**Page excerpt**
Given two strings, find the minimum number of edits to transform string1 to string2.
Example
I: "Saturday", "Sunday"
O: 4
I: "More", "Less"
Brute Force Search
The most brute force search is just to enumerate all the possible matches for #edits = 1, 2, 3, ..., n until we find a match. Or we can do a smarter search that starts either from the beginning or the end, comparing the corresponding characters.
If we start from the beginning, then the minimum number of edits for s1 to match s2
if s1[m] == s2[n]
return editDistance(s1, s2, m+1, n+1)
else
return 1 + Math.min(
editDistance(s1, s2, m, n + 1), // insertion
editDistance(s1, s2, m + 1, n), // deletion
editDistance(s1, s2, m + 1, n + 1) // substitution
) ;
The recurrence above should capture all the possibilities. Inside the else statement, the presumed equivalent cost of edit 1 + the min of the rest is guaranteed to be optimal. What if spending one edit is actually more cost efficient then having a match in the if statement? We can get a formal proof by reordering steps in an arbitrary optimum solution. But this example should give some good intuition. Consider SabSunday and Sunday. If we match the S in the beginning, we just have to delete the second S when we get there. The minimum number of edits still remain as 3.
Brute Force Code
public int minDistance(String word1, String word2) {
return editDistance(word1, word2, 0, 0);
}
private int editDistance(String s1, String s2, int m, int n) {
// base case reach the end
if (m == s1.length()) {
// insert the rest of s2
return s2.length() - n;
}
if (n == s2.length()) {
// delete the rest of s1
return s1.length() - m;
}
// search and return
if (s1.charAt(m) == s2.charAt(n)) {
return editDistance(s1, s2, m + 1, n + 1);
} else {
return 1 + minAdv(
editDistance(s1, s2, m, n + 1), // insertion
editDistance(s1, s2, m + 1, n), // deletion
editDistance(s1, s2, m + 1, n + 1) // substitution
);
}
}
private int minAdv(int num1, int num2, int num3) {
return Math.min(Math.min(num1, num2), num3);
}
Search works. The exponential time complexity doesn't. A relative short example like dinitrophenylhydrazine and acetylphenylhydrazine will give Time Limit Exceeded. See the induction proof in Rod Cutting.
Bottom Up DP
Observe the recursion for the following example
If we define a subproblem as ED(i,j), then ED(i,j) represents the optimal solution at using the suffix s1[i:m] to fully match the suffix s2[j:n]. From the recursion tree, we can find quite a few subtrees can be reused if they are memoized. Dynamic programming is the way to go.

(Stored data)
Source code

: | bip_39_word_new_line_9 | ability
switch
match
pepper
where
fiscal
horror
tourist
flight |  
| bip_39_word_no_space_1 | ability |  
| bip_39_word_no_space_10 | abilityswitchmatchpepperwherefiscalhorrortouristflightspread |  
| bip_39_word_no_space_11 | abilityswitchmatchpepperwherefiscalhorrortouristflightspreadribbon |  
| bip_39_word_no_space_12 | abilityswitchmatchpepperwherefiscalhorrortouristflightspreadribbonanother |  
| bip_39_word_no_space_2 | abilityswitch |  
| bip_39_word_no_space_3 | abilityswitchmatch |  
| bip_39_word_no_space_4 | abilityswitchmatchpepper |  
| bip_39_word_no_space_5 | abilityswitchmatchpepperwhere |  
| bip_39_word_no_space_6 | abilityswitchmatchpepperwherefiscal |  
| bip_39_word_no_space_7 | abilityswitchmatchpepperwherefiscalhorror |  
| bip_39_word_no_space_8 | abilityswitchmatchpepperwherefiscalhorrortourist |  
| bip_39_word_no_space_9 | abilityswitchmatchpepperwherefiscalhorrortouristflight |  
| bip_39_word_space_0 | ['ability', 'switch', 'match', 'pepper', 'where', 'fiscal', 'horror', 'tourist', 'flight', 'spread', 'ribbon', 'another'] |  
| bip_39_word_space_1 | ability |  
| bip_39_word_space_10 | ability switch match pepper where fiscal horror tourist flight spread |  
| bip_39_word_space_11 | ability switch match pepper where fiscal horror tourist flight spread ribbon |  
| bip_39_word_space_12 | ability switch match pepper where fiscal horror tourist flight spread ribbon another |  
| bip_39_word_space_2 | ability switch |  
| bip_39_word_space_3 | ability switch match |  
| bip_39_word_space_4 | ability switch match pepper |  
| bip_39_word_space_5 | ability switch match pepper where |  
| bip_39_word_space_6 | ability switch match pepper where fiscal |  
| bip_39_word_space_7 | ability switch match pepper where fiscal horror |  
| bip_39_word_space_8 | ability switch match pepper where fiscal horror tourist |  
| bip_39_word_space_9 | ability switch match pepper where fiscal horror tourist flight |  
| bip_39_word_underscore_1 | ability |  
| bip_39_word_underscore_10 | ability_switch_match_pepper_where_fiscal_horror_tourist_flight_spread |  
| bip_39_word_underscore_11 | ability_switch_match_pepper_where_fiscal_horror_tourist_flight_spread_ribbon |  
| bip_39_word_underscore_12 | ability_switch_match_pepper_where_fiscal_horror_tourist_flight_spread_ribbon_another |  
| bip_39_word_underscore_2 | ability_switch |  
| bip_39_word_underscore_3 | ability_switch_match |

**The problem**
Proceed with the edit distance write-up, picking up after its final sentence. The records come from a separate source, not from the edit distance write-up.

**Exercise response**
Solve by Suffix
1. Define optimal subproblems
ED(i,j) = minimum number of edits for A[i:m] to fully match B[j:n]
2. Solve by suffix
if (A[i] == B[j])
ED(i,j) = ED(i+1,j+1)
else
ED(i,j) = 1 + Math.min(
ED(i,j+1),
ED(i+1,j),
ED(i+1,j+1)
)
3. Topo order
from small suffixes to the beginning
fill in col by col from right to left
for j from n-1 to 0
for i from m-1 to 0
4. Init base
last row and last col
for i from m to 0
ED(i,n) = m - i
for j from n to 0
ED(m,j) = n - j
5. Final answer
ED(0,0)
public int minDistance(String s1, String s2) {
int m = s1.length(), n = s2.length();
char[] A = s1.toCharArray(), B = s2.toCharArray();
// create memo table
int[][] ED = new int[m + 1][n + 1];
// init base case
for (int i = m; i >= 0; i--) {
ED[i][n] = m - i; // last col
}
for (int j = n; j >= 0; j--) {
ED[m][j] = n - j; // last row
}
// topo order
for (int j = n - 1; j >= 0; j--) {
for (int i = m - 1; i >= 0; i--) {
if (A[i] == B[j]) {
ED[i][j] = ED[i+1][j+1];
} else {
ED[i][j] = 1 + minAdv(
ED[i][j+1], // insert
ED[i+1][j], // delete
ED[i+1][j+1] // substitute
);
}
}
}
// final answer
return ED[0][0];
}
Solve by Prefix
Defining the subproblem by prefix might be easier to write sometimes.
1. Define optimal subproblem
ED(i,j) = minimum number of edits for A[0:i] to fully match B[0:j]
2. Solve by prefix
if A[i] == B[j]
ED(i,j) = ED(i-1,j-1)
else
ED(i,j) = 1 + advMin(
ED(i,j-1), // insert
ED(i-1, j), // delete
ED(i-1,j-1) // substitute
)
3. Init base case
for i from 0 to m
ED(i,0) = i // first col
for j from 0 to n
ED(0,j) = j // first row
4. Topo Order
row by row from left to right
for i from 1 to m
for j from 1 to n
5. Final answer
ED(m,n)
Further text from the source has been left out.